Coefficient Plot for the model estimating the decision to participate in the panel of the IAB-BiB/FReDA-BAMF-SOEP-Survey. (Source: IAB-BiB/FReDA-BAMF-SOEP-Data; Authors’ own calculation)

The weights accompanying the data are generated through a three-step process. Initially, design weights for the two-phase design are calculated following the methodology outlined by Särndal et al. (2003, Chap. 9). The design weights are intended to account for the complexities introduced by the two-phase sampling as well as the systematic (pps) selection. Design weights are then adjusted to account for non-response. This adjustment considers characteristics provided by the EMR (referenced in Table 4). This step addresses potential biases introduced by non-response. Subsequently, raking is applied to margins for sex, age, federal state, and month of immigration, to ensure that the sample distribution aligns with the population distribution, as provided by the AZR effective November 2022. The resulting weights, computed through this process, yield an effective sample size of 8231 and a reasonable design effect of 1.26, computed according to Kish (1992).

7 Conclusions

After Russia’s invasion of Ukraine in early 2022, more than one million refugees arrived in Germany. These Ukrainian refugees differ in many aspects from Germany’s past forced migration experiences including their demographics, legal status, perceived acceptance, allocation, and the continuity of circular migration flows, not least because of greater geographical proximity. To learn about these recently arriving refugees, their needs, resources, as well as challenges ahead, a survey allowing for generalization to this population was urgently needed. To meet this need quickly, four institutions joined their expertise and resources to create a probability sample for the population of Ukrainian refugees using two different registers: the German population register and the central register of foreigners. The approach we presented in this paper can be used to draw a sample in the same way for any third country nationals.
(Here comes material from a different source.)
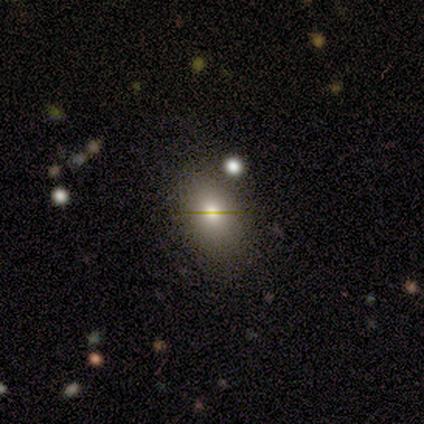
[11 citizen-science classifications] This appears to be a smooth galaxy with no disk features (73%) that is in between round and cigar-shaped (75%). Merging: none (44%, tied with minor disturbance).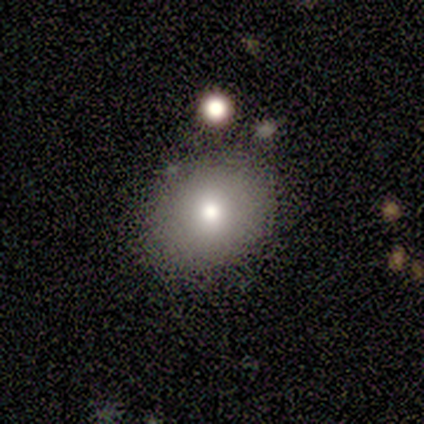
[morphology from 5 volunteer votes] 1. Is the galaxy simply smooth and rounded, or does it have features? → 100% smooth, 0% featured or disk, 0% star or artifact.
The sampling design encompasses a two-phase methodology involving systematic (pps) sampling. This approach may be deemed intricate due to certain drawbacks associated with systematic (pps) sampling, notably the inability to compute second-order inclusion probabilities, thus impeding classical variance estimation (Wolter 2007). Nonetheless, alternative methodologies, such as jackknife or bootstrap methods, emerge as viable options for variance estimation within the context of complex designs.

While utilizing the AZR and the EMR in a two-phase sampling approach, our study is confined to the population of Ukrainian refugees aged 18–70, registered between 24 February 2022 and the time of sampling in the EMR. A comparison between the gross sample drawn from the EMR and the corresponding population registered in the AZR (effective November 2022) reveals a large congruence. The presented analyses show that, even within a geopolitical crisis resulting in large inflows of refugees, the existing registers in Germany constitute a comprehensive sampling frame. Following time and resource constraints, a deliberate decision was taken to concentrate on more populated areas instead of rural areas, aiming towards a larger gross sample.

Comparing the gross and the net sample of Ukrainian refugees with the target population of Ukrainian refugees aged 18–70 that were registered by the end of May 2022 in Germany provides evidence of the overall success of this sampling approach and the high-quality of this probability sample. The paper shows the benefits and feasibility of establishing register-based samples even in contexts of geopolitical crisis and providing sound data within brief time horizons. For politics and practitioners, the data provides comprehensive information for evidence-based decision-making much earlier than in the past. For migration scholars the resulting survey data is highly valuable because this surveying of the target population already starts before selective return and onward movements by the forced migrants have taken place. Moreover, the data can be used in future research and compare results of our study with those of others for comparable measurements. This will be of particular interest to researchers comparing findings from probability and non-probability samples.